Tuesday, April 19, 2011

TOP STORY >> Sad to see old bridge torn down

By GARRICK FELDMAN
Leader executive editor

Scott Fryer took his family Saturday to inspect Fryer’s Ford Bridge, which had served the rural community near Solgohachia in Conway County since 1890.

Fryer, who lives in rural Jacksonville behind the air base, saw the twisted, rusted metal barely hanging on to the sides of the bridge and the base made of wood split like a V.

He climbed down near the bridge and saw the elaborate rockwork on both sides of the creek. The rocks are about 20 feet high and helped hold up the bridge for more than 120 years.

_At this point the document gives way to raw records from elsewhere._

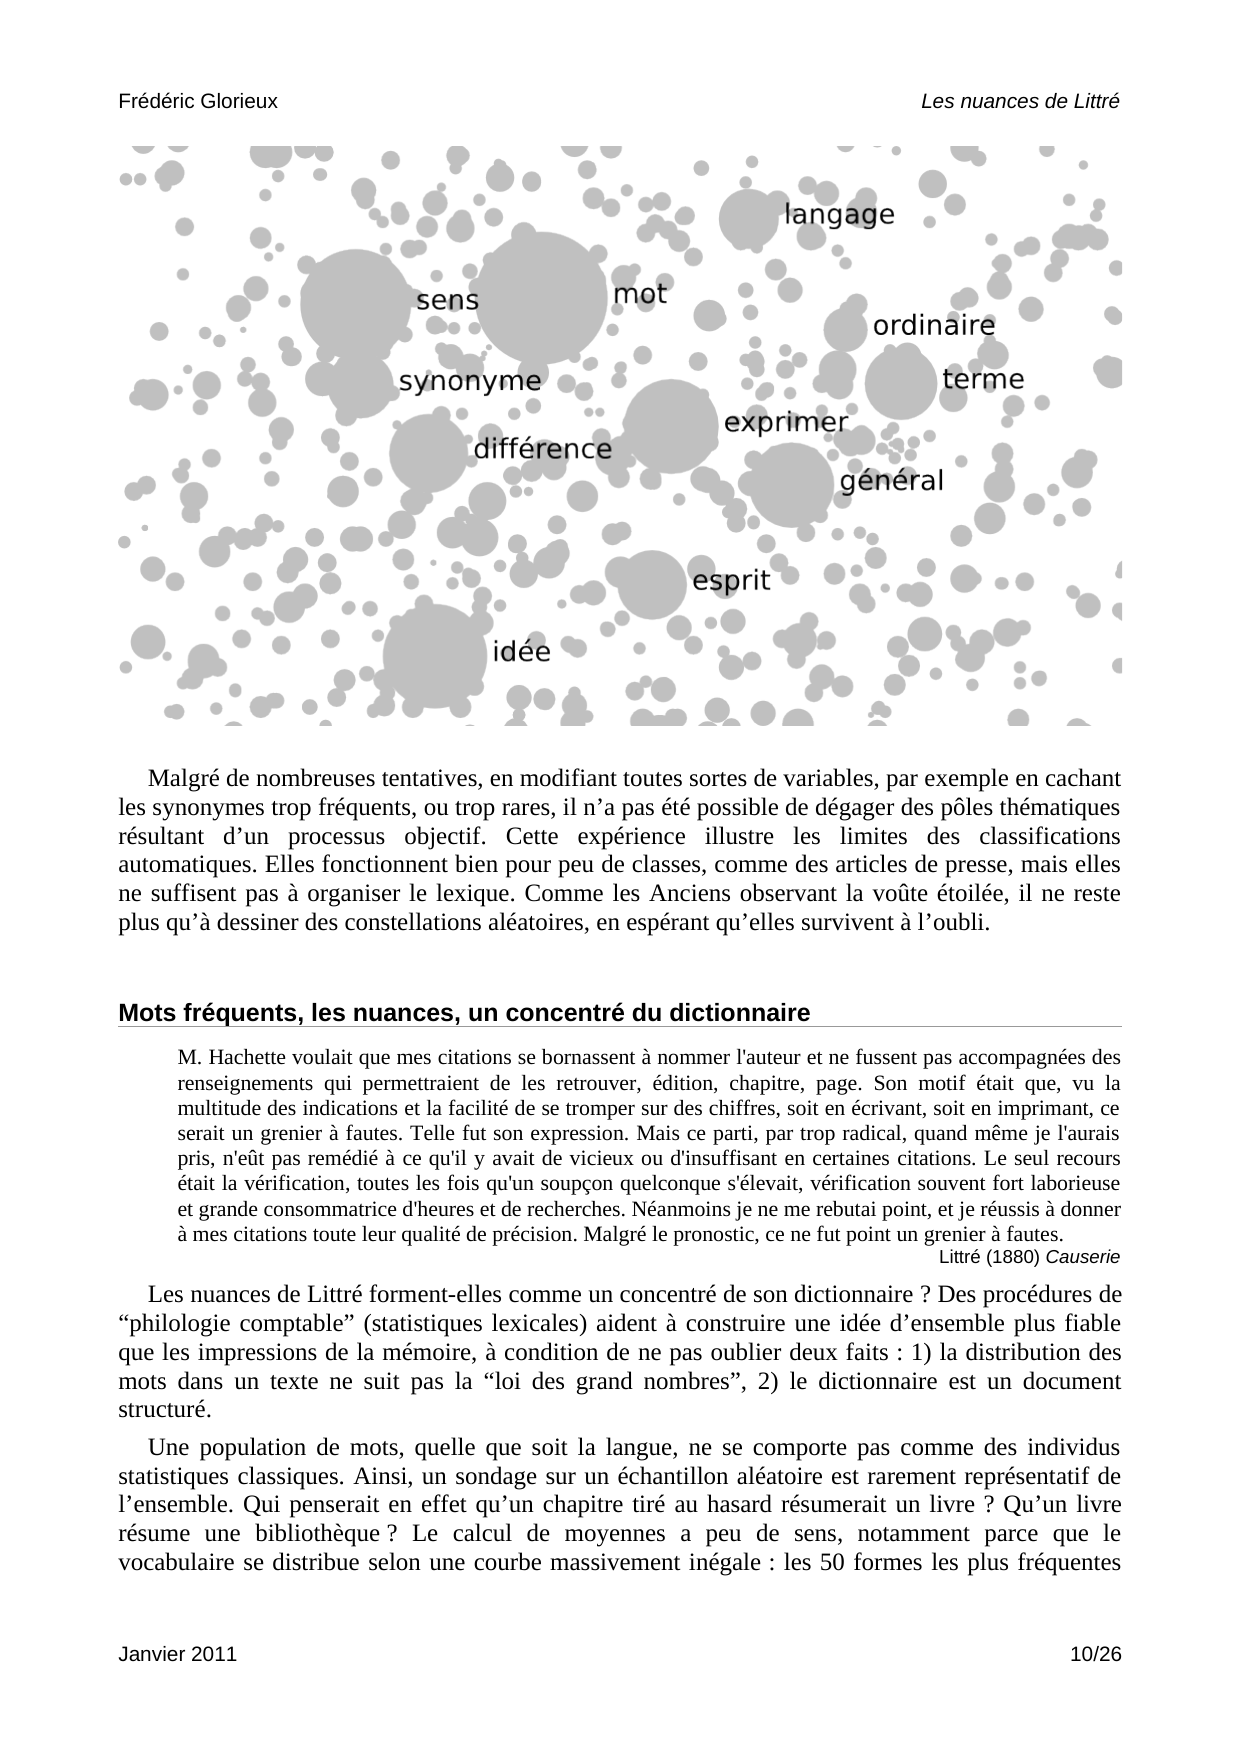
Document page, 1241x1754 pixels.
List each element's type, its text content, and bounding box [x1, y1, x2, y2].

text Malgré de nombreuses tentatives, en modifiant toutes sortes de variables, par exemple en cachant les synonymes trop fréquents, ou trop rares, il n’a pas été possible de dégager des pôles thématiques résultant d’un processus objectif. Cette expérience illustre les limites des classifications automatiques. Elles fonctionnent bien pour peu de classes, comme des articles de presse, mais elles ne suffisent pas à organiser le lexique. Comme les Anciens observant la voûte étoilée, il ne reste plus qu’à dessiner des constellations aléatoires, en espérant qu’elles survivent à l’oubli. [118, 763, 1122, 936]
text Une population de mots, quelle que soit la langue, ne se comporte pas comme des individus statistiques classiques. Ainsi, un sondage sur un échantillon aléatoire est rarement représentatif de l’ensemble. Qui penserait en effet qu’un chapitre tiré au hasard résumerait un livre ? Qu’un livre résume une bibliothèque ? Le calcul de moyennes a peu de sens, notamment parce que le vocabulaire se distribue selon une courbe massivement inégale : les 50 formes les plus fréquentes [118, 1432, 1122, 1576]
subtitle Mots fréquents, les nuances, un concentré du dictionnaire [118, 998, 1122, 1026]
text M. Hachette voulait que mes citations se bornassent à nommer l'auteur et ne fussent pas accompagnées des renseignements qui permettraient de les retrouver, édition, chapitre, page. Son motif était que, vu la multitude des indications et la facilité de se tromper sur des chiffres, soit en écrivant, soit en imprimant, ce serait un grenier à fautes. Telle fut son expression. Mais ce parti, par trop radical, quand même je l'aurais pris, n'eût pas remédié à ce qu'il y avait de vicieux ou d'insuffisant en certaines citations. Le seul recours était la vérification, toutes les fois qu'un soupçon quelconque s'élevait, vérification souvent fort laborieuse et grande consommatrice d'heures et de recherches. Néanmoins je ne me rebutai point, et je réussis à donner à mes citations toute leur qualité de précision. Malgré le pronostic, ce ne fut point un grenier à fautes. [177, 1044, 1122, 1246]
text Littré (1880) Causerie [236, 1246, 1122, 1268]
text Les nuances de Littré forment-elles comme un concentré de son dictionnaire ? Des procédures de “philologie comptable” (statistiques lexicales) aident à construire une idée d’ensemble plus fiable que les impressions de la mémoire, à condition de ne pas oublier deux faits : 1) la distribution des mots dans un texte ne suit pas la “loi des grand nombres”, 2) le dictionnaire est un document structuré. [118, 1279, 1122, 1423]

“The metal is twisted like a pretzel,” Fryer said later. “The main girders broke in half.”

Built just 25 years after the Civil War for about $4,000, it was the oldest bridge still in use in Arkansas. But no more.

About 10 miles north of Morrilton down a dirt road, the old bridge over Point Remove Creek, which is near where Fryer’s great-grandfather farmed, will soon come down—a victim of progress. It was damaged beyond repair last week by a truck driver who was looking for a short cut delivering water for natural-gas drillers.

Fryer suspects heavy trucks often crossed the bridge, but it was the driver’s carelessness that finally brought the structure down.

The driver was fired, but that won’t bring the bridge back. It was put on the National Register of Historic Places in 2004.

Fryer thinks the bridge snapped when Jason Burris, the driver, hit part of the girders, jerked the truck out of the tangled mess and made it across just as the bridge started to fall. Then a tree fell on top of it.

“He felt it buckling and stepped on the gas,” says Fryer, who works in the income-tax division of the state Department of Finance and Administration.

The truck was several times over the weight limit, which is just three tons — about the weight of an SUV. What brought the bridge down was probably the damage to the sides that supported the structure for more than a century.

Fryer says the county is hoping to put up a new bridge nearby for $1.5 million. The trucking company, Sweet H2O, has promised to do all it can to replace the bridge.

“The truck company wants to make things right,” says Fryer.

“The driver was fired,” he says, “but the boss who told them to drive across the bridge wasn’t fired.”

Much has changed since Fryer’s great-grandfather farmed there: Some of the most productive gas wells are in the area. Shiny pipelines course through there, distributing cheap energy, but at a price: A piece of history spanning three centuries is gone.

Fryer’s family started farming near Solgohachia back in the 1840s. They left around the turn of the century after several members of Fryer’s family, including his great-grandfather, were murdered.

No point in romanticizing the past: There was a lot of violence on the frontier, but people got by and built sturdy bridges for a few thousand dollars that lasted almost forever.

Sadly, the landmark will soon be gone.